PETALING JAYA: The chairman of Malaysia’s regulatory body for water supply and sewerage services in the peninsula and Labuan has mooted societal audits as a way for the public to help ensure the supply of high quality water to homes and businesses across the country.
Responding to a question on FMT’s talk show, ‘ Stakeholders, with Shireen’, about how Malaysians could expect cleaner water, Charles Santiago of the National Water Services Commission (SPAN) said society could help expedite the process by becoming more “vigilant”.
He recalled the example of how an urban consumer, representing a group of individuals and businesses, had recently written to SPAN asking that the commission secure an explanation from Air Selangor about a certain issue affecting the supply of water in their area.
“I (wanted) to respond to that. So, we wrote to Air Selangor, and they explained it.
“I’m going to bring both of them together and sort it out. The whole point is not to find fault, but to solve the problem,” he told host Shireen Muhiudeen.
Santiago said the process would require operators to be transparent, while consumers and businesses must show understanding as repairs might take time.
He said apart from public facilities, all buildings, factories, business premises and households should also be audited.
He said this was necessary as there were instances where defects might occur in a privately owned unit.
In such circumstances, the responsibility for remedial action would lie with the owner, he added.
More stringent laws and enforcement
Santiago also called for more stringent laws against pollution, including higher fines for businesses and sanctions for those involved in their management.
Currently, Section 121 of the Water Services Act 2006 stipulates that the maximum penalties for water pollution are a fine of RM500,000, 10 years’ jail, and whipping.
Santiago said SPAN was seeking an increase in the maximum fine that can be imposed on polluters to RM15 million.
He proposed that provisions also be made for directors of such companies to be disqualified from the industry for a period of time.
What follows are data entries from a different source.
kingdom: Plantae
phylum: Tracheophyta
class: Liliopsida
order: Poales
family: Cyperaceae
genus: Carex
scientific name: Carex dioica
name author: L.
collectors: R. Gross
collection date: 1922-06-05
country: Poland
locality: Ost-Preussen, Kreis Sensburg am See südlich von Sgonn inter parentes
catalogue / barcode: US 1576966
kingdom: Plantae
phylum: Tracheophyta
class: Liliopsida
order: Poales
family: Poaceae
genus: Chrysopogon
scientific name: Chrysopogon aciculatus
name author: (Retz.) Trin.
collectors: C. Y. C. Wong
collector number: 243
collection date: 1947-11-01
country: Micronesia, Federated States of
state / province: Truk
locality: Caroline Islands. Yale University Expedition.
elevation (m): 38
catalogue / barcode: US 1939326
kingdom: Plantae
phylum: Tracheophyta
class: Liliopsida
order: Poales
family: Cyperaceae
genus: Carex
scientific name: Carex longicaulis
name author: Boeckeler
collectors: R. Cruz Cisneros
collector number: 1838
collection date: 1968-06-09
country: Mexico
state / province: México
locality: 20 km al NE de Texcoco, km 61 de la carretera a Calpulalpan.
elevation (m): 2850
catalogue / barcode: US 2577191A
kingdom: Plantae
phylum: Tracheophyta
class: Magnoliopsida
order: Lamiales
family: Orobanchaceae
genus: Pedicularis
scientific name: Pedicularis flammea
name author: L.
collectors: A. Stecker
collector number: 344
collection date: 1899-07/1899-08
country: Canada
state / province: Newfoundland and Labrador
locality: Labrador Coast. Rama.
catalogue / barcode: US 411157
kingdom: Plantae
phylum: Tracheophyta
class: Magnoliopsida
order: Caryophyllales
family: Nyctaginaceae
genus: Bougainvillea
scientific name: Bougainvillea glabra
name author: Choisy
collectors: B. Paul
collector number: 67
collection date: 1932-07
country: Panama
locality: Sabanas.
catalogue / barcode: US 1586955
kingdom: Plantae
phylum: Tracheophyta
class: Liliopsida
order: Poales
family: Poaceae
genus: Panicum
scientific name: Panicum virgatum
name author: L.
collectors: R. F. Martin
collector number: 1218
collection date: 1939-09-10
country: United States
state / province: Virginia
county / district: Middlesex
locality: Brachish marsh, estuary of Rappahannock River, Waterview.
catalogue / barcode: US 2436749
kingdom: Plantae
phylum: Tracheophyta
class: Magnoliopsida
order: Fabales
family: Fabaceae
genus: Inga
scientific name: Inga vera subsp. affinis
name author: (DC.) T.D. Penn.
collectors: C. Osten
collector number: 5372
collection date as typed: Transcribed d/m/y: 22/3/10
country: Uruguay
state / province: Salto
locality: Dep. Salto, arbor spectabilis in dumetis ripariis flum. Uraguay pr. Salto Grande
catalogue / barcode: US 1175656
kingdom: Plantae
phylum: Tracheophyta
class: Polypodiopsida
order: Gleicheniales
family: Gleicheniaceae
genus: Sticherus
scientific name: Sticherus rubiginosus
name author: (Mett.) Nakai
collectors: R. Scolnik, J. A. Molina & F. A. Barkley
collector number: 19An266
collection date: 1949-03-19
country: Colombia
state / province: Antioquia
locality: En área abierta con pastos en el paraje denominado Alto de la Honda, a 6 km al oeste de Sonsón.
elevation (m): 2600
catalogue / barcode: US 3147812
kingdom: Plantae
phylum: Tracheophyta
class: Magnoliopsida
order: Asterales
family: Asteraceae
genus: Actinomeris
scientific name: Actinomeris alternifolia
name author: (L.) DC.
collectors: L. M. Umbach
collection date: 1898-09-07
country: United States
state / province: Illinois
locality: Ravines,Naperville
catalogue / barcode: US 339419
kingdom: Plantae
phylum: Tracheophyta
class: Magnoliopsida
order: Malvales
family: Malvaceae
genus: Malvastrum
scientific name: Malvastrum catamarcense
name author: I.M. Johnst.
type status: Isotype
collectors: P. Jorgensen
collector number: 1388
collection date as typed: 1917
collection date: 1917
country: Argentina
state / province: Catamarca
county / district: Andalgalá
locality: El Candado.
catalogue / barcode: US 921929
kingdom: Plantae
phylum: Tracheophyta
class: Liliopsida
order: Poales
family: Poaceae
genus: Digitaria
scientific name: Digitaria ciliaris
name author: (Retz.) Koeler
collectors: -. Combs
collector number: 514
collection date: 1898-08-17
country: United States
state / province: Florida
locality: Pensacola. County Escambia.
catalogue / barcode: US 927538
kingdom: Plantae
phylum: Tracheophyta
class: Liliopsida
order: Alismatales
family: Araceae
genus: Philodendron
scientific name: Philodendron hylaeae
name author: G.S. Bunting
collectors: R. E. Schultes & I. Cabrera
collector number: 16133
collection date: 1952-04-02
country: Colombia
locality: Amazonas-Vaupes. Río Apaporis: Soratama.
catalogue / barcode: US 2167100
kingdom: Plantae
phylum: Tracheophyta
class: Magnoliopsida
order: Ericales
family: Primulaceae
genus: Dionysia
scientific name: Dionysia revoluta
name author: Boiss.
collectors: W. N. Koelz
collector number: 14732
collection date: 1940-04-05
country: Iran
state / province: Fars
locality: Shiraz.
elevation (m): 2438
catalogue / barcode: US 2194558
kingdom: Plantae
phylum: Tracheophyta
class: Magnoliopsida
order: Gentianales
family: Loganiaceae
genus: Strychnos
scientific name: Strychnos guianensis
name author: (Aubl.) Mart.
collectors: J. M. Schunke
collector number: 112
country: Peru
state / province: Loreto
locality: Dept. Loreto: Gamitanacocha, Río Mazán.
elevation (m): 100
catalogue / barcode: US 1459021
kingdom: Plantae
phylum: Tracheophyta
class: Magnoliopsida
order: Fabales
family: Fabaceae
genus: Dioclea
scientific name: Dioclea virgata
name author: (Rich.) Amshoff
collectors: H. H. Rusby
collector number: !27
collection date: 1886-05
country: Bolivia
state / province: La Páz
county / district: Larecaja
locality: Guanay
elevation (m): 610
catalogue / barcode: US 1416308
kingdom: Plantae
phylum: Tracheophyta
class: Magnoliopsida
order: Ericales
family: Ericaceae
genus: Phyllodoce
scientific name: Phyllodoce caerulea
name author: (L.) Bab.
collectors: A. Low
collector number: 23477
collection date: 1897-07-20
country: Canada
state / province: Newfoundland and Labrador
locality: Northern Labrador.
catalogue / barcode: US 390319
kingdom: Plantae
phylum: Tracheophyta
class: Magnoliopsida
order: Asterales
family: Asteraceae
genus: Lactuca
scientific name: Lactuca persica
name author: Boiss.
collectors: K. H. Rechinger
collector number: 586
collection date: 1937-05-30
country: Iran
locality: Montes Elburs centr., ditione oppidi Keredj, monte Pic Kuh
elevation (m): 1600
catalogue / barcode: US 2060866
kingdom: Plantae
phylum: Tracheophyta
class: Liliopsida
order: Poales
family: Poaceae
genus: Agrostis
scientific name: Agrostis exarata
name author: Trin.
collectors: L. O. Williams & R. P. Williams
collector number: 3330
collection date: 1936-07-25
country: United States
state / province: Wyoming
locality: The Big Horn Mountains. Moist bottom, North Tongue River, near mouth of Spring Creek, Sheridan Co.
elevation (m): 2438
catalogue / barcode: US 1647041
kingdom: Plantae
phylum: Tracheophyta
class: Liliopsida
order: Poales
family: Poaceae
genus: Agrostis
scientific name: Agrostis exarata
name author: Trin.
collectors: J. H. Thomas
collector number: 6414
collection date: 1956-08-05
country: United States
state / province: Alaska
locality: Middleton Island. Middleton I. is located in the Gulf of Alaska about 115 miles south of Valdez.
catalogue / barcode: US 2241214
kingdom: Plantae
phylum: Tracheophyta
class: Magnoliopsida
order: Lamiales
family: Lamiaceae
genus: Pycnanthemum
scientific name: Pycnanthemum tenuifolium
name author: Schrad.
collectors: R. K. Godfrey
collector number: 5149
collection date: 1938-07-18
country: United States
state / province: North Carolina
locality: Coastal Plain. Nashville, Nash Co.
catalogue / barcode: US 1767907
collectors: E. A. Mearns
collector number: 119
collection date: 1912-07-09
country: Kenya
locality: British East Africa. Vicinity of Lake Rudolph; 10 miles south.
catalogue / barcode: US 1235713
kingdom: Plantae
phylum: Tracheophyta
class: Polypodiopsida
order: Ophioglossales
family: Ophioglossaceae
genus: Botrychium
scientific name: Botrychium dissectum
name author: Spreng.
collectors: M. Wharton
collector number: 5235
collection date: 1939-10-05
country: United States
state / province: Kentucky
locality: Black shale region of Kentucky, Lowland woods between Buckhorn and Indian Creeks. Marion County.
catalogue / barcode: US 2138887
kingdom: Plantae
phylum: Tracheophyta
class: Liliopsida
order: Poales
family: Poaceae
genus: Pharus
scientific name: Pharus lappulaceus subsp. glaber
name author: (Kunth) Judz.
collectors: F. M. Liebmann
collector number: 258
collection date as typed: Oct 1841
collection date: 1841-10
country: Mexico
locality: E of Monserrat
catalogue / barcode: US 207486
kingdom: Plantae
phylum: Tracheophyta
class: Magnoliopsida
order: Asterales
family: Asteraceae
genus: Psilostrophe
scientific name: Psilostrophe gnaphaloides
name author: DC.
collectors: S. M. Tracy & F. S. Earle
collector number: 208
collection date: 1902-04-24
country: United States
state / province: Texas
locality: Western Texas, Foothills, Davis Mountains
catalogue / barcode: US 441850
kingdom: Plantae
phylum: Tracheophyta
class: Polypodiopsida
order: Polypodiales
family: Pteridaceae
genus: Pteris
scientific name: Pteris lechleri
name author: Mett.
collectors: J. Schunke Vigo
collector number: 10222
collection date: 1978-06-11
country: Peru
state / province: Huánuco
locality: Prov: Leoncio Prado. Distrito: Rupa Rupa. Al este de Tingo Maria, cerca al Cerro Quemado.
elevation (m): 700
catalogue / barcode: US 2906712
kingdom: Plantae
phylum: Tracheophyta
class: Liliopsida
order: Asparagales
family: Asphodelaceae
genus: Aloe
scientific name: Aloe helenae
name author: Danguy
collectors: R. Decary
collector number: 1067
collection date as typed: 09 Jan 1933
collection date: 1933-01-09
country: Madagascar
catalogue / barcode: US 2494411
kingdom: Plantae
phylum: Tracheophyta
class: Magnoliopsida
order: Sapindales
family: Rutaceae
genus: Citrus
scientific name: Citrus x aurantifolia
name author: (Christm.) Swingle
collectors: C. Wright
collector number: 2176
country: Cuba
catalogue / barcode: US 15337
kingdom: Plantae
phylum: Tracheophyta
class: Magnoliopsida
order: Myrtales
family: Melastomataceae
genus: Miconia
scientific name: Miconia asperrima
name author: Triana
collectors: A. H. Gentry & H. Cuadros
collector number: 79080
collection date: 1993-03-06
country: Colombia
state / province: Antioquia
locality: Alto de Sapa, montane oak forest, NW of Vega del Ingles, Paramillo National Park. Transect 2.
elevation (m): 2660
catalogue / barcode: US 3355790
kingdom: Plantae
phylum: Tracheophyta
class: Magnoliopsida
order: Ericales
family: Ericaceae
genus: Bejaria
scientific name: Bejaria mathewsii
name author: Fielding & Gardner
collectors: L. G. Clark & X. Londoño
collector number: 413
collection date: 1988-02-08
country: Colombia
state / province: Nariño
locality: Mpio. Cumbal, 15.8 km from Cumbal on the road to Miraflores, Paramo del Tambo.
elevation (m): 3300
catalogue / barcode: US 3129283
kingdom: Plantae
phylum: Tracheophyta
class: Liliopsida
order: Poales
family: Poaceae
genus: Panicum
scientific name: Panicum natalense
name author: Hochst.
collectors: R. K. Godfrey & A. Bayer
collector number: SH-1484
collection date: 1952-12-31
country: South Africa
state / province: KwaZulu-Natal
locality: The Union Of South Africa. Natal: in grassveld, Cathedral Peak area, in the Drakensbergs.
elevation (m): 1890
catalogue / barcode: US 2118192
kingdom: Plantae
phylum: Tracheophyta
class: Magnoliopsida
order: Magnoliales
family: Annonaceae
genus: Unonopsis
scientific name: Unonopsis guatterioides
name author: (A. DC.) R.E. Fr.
“When they realise that their incomes are going to be hurt, their investments are going to be hurt, then they will take things seriously,” he said.
Water tariff hike?
On the possibility of Putrajaya increasing its water tariffs, Santiago, a former MP for Klang, said operators in a number of states were facing financial challenges as there had been no tariff hikes for several years, singling out Pahang, where tariffs have remained unchanged for 40 years.
He said many operators were struggling to cover their operational costs, including for the procurement of chemicals and pipes, payment of workers’ salaries, and staff capacity building.
“That is why the government has to pump money into their coffers to keep them afloat,” he added.
Last Wednesday, the natural resources, environment and climate change ministry said it would be submitting to the Cabinet a proposal to revise the existing water tariff mechanism.
Its minister Nik Nazmi Nik Ahmad said all state governments were in favour of raising the water tariffs.
Santiago, however, said SPAN had no role in the process.
In June last year, then prime minister Ismail Sabri Yaakob said the government had decided to maintain water tariffs for residential premises in Peninsular Malaysia and Labuan due to the rising cost of living.